Indeed, the Israelis have accused Arafat’s widow Suha of exploiting the murder hypothesis to undermine her husband’s successors. What is supposedly concerning Israel is the danger that Palestinian outrage over Arafat’s death could derail the current peace talks. If those negotiations are not torpedoed by Israel’s move last week to construct more than 3,700 new homes for Jewish settlers, it is improbable that this Agatha Christie-style distraction will terminate them. Last Tuesday’s talks ended in a shouting match, but it is unlikely to have been provoked by the Arafat question.
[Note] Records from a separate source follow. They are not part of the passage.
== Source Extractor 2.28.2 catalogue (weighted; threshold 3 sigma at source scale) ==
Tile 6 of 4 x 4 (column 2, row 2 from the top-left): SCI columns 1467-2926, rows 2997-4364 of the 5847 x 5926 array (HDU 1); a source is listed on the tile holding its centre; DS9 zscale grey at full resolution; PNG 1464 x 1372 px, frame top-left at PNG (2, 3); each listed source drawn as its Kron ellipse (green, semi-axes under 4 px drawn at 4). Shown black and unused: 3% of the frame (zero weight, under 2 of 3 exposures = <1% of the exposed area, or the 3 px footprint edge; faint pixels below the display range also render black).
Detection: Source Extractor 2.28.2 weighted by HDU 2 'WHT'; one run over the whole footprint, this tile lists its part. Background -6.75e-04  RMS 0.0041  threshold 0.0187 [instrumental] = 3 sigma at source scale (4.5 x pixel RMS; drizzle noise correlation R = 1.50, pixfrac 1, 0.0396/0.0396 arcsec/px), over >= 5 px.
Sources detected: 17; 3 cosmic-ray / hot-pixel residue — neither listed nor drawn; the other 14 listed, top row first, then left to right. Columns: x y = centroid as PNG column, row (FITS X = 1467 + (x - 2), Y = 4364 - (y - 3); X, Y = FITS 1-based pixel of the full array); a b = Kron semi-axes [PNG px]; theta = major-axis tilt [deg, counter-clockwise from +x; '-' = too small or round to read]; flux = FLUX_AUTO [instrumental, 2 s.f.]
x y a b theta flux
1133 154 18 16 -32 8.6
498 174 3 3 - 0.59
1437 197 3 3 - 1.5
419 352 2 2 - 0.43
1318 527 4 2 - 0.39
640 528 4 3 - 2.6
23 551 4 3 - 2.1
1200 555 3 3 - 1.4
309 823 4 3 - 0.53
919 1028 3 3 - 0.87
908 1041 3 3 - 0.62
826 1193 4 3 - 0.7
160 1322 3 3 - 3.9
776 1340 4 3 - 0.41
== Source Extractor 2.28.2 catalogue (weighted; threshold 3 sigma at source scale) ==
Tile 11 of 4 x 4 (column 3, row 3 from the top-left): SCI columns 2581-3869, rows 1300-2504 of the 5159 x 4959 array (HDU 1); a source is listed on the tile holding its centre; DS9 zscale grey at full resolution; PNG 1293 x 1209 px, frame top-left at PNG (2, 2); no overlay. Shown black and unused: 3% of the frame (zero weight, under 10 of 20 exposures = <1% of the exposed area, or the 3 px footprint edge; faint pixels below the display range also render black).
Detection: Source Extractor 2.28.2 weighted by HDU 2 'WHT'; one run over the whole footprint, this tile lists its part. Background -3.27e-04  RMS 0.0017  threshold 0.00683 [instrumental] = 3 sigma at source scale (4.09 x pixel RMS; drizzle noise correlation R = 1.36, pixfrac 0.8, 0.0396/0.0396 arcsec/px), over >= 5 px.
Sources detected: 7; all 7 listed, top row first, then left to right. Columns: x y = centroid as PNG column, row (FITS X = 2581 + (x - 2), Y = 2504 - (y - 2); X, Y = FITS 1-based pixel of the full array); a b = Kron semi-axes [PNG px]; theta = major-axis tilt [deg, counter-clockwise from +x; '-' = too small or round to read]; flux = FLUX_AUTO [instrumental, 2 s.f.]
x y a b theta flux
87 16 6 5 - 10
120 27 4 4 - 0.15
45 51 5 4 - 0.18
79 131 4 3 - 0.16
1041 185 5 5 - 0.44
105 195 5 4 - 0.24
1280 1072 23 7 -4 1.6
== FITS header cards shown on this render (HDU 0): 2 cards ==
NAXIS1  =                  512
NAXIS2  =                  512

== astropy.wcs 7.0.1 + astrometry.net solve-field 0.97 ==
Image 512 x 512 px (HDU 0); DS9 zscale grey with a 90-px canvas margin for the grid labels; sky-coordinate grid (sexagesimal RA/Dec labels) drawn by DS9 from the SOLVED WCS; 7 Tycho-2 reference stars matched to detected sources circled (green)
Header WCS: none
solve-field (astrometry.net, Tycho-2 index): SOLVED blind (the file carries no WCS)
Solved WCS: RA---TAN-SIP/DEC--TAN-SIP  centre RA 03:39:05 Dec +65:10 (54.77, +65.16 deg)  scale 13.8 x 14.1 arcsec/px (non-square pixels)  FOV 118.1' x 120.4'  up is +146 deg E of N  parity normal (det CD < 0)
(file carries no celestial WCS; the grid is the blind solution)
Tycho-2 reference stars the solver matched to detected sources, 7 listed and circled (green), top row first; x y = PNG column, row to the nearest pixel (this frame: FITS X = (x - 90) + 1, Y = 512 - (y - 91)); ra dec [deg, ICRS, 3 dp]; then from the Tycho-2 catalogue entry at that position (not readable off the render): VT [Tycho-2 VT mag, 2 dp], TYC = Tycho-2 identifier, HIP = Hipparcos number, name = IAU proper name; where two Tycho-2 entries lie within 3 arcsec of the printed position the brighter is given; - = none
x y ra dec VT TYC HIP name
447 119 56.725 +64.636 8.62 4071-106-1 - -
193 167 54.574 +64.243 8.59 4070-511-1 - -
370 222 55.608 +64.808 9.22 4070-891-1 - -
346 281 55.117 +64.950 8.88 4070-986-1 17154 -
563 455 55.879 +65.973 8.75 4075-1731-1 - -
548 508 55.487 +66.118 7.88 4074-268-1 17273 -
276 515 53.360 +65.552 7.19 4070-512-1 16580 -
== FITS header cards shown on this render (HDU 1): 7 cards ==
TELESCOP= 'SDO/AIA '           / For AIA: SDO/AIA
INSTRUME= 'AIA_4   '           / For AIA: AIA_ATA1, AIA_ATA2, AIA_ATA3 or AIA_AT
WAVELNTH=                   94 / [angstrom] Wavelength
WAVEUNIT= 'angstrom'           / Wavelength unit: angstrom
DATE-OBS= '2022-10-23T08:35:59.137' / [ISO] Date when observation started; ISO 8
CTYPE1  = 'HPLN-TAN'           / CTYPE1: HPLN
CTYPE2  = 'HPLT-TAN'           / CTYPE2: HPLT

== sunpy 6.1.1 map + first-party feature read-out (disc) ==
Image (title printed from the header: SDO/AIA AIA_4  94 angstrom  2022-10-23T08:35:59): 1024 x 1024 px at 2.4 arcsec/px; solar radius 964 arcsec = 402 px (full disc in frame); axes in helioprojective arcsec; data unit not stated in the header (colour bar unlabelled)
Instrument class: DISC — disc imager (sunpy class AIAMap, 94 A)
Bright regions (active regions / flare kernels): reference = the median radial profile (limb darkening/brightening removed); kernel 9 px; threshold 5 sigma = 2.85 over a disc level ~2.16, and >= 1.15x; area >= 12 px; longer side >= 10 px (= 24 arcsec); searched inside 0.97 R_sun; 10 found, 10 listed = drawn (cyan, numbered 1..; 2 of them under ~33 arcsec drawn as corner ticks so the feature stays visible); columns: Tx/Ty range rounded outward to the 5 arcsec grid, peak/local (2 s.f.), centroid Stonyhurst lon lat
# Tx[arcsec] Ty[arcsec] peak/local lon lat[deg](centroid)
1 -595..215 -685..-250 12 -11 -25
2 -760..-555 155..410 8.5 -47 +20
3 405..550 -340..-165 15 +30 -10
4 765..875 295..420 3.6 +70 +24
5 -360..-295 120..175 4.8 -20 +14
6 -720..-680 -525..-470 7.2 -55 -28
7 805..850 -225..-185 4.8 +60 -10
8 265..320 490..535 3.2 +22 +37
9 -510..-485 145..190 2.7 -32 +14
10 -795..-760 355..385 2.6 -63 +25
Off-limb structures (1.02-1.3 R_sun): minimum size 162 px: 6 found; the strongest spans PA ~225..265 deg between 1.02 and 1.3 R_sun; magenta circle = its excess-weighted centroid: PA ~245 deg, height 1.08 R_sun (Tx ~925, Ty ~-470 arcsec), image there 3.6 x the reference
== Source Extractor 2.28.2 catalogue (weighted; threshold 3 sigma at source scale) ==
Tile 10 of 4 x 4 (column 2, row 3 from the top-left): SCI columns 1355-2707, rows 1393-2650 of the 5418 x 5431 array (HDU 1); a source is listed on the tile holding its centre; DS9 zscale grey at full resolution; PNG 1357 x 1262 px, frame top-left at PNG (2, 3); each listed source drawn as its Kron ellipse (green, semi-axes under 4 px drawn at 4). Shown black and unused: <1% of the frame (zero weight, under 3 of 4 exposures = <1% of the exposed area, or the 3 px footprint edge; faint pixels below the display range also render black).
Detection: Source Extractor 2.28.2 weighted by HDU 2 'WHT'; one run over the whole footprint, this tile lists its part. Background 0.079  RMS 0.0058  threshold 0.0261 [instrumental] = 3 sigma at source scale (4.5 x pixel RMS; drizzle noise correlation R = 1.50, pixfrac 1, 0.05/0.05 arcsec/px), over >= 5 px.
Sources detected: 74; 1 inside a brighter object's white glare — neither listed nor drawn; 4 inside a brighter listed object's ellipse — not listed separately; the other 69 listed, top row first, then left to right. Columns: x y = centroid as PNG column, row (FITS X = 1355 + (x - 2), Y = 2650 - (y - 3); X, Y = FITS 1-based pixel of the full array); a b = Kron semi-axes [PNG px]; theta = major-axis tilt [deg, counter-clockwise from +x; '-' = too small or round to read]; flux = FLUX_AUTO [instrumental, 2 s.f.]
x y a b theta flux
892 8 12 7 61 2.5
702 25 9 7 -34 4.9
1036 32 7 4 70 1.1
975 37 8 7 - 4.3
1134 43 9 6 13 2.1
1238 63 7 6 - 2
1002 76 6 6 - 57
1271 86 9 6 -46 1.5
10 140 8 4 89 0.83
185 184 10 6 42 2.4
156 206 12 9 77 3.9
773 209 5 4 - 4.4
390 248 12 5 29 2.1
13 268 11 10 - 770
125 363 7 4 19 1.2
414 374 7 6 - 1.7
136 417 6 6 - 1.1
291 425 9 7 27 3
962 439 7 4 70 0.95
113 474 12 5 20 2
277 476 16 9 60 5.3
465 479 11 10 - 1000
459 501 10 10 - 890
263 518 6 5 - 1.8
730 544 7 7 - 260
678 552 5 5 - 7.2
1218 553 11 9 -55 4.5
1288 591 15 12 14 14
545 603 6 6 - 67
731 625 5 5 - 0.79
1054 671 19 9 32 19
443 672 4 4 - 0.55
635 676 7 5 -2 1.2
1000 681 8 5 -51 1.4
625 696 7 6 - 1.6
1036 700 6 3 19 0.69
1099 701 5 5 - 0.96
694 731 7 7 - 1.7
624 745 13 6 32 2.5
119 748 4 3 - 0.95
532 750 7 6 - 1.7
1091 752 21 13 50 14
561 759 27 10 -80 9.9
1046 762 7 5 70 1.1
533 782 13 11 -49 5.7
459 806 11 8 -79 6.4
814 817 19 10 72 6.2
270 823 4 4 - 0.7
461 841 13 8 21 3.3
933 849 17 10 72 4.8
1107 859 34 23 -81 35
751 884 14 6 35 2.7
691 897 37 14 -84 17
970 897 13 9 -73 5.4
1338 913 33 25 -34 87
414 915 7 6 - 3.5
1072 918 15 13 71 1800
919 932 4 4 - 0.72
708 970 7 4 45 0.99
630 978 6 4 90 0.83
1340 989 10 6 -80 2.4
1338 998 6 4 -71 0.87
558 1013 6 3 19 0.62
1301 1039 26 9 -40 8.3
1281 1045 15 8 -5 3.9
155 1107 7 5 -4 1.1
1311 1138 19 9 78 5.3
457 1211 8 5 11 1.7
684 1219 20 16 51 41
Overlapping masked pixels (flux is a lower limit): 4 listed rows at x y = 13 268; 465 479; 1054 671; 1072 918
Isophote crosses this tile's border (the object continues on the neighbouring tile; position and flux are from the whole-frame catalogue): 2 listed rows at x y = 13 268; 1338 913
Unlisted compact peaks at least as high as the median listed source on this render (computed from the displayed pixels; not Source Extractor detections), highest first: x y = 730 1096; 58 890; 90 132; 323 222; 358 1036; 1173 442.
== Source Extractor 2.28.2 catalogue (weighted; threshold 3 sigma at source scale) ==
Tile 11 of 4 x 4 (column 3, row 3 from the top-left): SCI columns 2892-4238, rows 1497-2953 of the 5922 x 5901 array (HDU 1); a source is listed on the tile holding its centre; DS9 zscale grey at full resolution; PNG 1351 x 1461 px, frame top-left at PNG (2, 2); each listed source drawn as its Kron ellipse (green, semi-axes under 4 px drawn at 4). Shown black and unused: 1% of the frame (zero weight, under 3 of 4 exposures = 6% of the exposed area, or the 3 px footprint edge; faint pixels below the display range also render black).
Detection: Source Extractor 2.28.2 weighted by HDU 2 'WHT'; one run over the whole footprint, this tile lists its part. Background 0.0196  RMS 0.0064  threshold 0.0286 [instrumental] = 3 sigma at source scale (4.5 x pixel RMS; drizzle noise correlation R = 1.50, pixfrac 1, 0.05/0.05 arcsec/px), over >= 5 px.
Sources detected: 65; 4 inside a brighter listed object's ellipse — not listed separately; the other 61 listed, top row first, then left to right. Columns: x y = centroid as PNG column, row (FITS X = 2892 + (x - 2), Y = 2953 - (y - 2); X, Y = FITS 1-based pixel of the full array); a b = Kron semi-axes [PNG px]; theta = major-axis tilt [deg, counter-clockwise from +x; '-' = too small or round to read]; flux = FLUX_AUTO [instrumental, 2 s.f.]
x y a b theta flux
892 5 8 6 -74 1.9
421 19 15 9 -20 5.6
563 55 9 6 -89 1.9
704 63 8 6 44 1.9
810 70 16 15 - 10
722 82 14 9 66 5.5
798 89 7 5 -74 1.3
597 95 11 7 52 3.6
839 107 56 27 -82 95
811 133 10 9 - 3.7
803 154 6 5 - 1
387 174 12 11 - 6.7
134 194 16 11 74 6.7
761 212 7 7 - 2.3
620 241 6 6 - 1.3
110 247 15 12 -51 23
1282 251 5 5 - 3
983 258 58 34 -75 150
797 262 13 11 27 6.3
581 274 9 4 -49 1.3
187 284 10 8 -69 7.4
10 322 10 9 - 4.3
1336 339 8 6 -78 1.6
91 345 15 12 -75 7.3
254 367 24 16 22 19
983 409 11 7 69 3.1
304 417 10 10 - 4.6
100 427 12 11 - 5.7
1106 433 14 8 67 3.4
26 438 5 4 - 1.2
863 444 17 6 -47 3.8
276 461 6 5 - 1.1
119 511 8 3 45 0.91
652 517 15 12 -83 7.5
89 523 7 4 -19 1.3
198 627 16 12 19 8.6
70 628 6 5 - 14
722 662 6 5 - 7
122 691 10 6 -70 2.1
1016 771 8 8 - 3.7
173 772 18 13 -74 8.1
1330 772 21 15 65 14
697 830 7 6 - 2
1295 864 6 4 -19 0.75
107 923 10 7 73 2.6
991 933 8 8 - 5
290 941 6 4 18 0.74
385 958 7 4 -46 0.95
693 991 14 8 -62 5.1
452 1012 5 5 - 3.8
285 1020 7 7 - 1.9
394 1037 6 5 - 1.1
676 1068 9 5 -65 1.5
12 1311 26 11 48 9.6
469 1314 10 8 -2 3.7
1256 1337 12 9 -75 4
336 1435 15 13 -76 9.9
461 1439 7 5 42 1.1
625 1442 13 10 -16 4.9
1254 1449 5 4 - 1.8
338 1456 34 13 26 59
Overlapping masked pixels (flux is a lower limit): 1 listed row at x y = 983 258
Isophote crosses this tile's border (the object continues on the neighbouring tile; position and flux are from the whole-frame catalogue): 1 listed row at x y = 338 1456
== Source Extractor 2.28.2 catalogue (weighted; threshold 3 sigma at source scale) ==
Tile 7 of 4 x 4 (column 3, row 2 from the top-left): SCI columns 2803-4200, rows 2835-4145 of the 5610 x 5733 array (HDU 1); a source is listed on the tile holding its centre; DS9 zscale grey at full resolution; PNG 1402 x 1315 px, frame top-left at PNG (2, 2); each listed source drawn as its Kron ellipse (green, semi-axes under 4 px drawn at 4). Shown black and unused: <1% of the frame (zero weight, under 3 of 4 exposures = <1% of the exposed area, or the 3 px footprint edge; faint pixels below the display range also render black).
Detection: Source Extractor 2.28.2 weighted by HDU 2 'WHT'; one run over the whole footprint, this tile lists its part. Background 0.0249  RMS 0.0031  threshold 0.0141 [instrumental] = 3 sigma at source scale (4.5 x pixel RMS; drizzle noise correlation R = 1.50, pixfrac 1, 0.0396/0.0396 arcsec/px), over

US Secretary of State John Kerry tried last week to keep negotiations alive, asking if Israel wanted to cause a third Intifada. That is not the issue. Israel has colonised its 1967 conquests and wants the current West Bank separation barrier to become the border of a future Palestinian state. The Palestinians want to restore the pre-1967 boundaries, returning to the status quo before Israel captured Gaza, the West Bank and Arab east Jerusalem. If any Palestinian authority signs up to less than that, a new rejectionist front will repudiate such a settlement and wage war on Israel. In any case, Israel will never make such concessions.

There is no foreseeable end to this confrontation. It could continue for generations. History, too, suggests that the state of Israel will not indefinitely maintain its military, technological and economic hegemony over its neighbours. The prospects are ominous. What will baffle British observers is how so intractable an impasse can have overtaken a region blessed with the wise mediation of Tony Blair.